All lines from the one with "index pip: (172, 149)" to the end of the material, both included, are to be written out exactly and without anything else.

*Provided records*
□ □ □ □ □

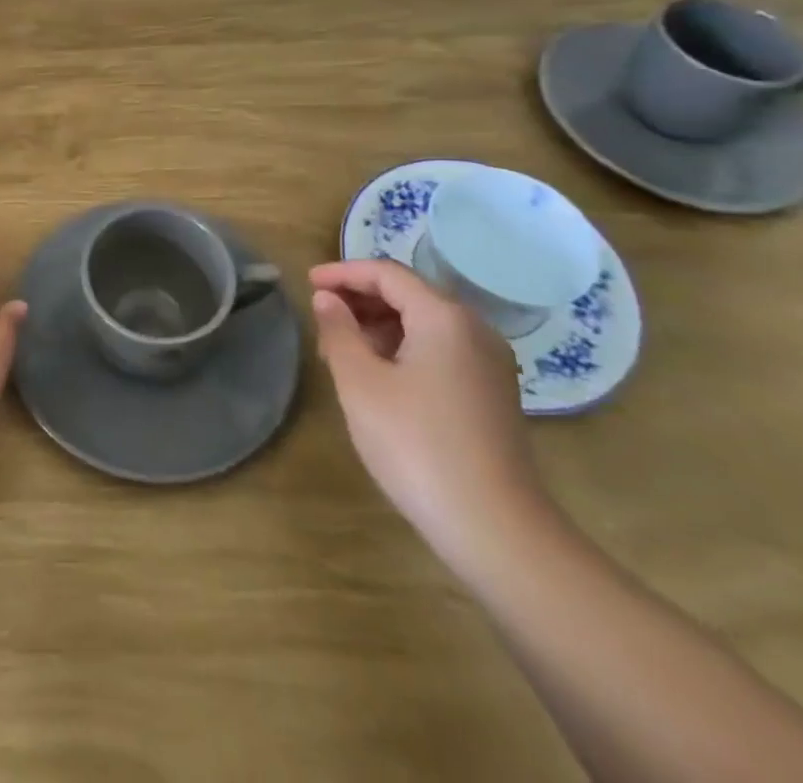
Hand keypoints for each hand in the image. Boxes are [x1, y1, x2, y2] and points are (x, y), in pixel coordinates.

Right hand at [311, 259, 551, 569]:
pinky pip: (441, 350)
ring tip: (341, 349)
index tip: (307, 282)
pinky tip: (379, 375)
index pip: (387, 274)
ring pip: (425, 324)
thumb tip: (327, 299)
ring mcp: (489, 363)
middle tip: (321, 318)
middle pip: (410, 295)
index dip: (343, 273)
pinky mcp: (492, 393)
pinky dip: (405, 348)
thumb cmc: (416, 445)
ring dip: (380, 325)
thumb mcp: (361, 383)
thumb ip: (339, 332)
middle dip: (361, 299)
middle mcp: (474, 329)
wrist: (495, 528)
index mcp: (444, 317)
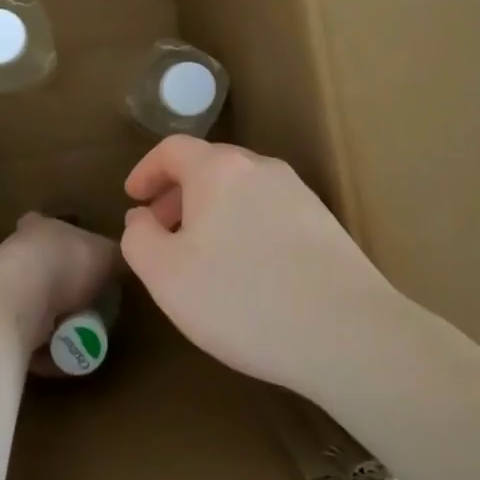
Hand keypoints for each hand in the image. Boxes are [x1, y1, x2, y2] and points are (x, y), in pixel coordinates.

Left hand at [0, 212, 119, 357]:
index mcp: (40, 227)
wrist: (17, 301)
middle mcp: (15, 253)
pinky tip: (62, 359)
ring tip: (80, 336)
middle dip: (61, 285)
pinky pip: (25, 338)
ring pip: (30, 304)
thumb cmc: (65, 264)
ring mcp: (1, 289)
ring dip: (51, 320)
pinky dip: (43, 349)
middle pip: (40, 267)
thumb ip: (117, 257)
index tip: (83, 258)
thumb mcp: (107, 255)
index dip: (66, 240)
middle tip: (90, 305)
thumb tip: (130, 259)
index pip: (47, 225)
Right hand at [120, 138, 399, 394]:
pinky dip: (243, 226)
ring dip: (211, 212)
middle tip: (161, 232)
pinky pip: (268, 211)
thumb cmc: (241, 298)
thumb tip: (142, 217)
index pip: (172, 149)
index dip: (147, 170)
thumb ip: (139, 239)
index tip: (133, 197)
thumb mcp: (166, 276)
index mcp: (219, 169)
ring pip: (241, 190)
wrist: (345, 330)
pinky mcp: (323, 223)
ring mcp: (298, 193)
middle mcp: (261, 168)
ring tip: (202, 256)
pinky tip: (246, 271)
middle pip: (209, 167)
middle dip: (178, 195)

□ □ □ □ □

*Solution for this problem*
index pip: (172, 149)
index dip: (147, 170)
thumb ip: (139, 239)
index tip: (133, 197)
thumb mcp: (166, 276)
index mcp: (219, 169)
ring pip: (241, 190)
wrist: (345, 330)
pinky mcp: (323, 223)
ring mcp: (298, 193)
middle mcp: (261, 168)
ring tip: (202, 256)
pinky tip: (246, 271)
middle pip: (209, 167)
middle dip: (178, 195)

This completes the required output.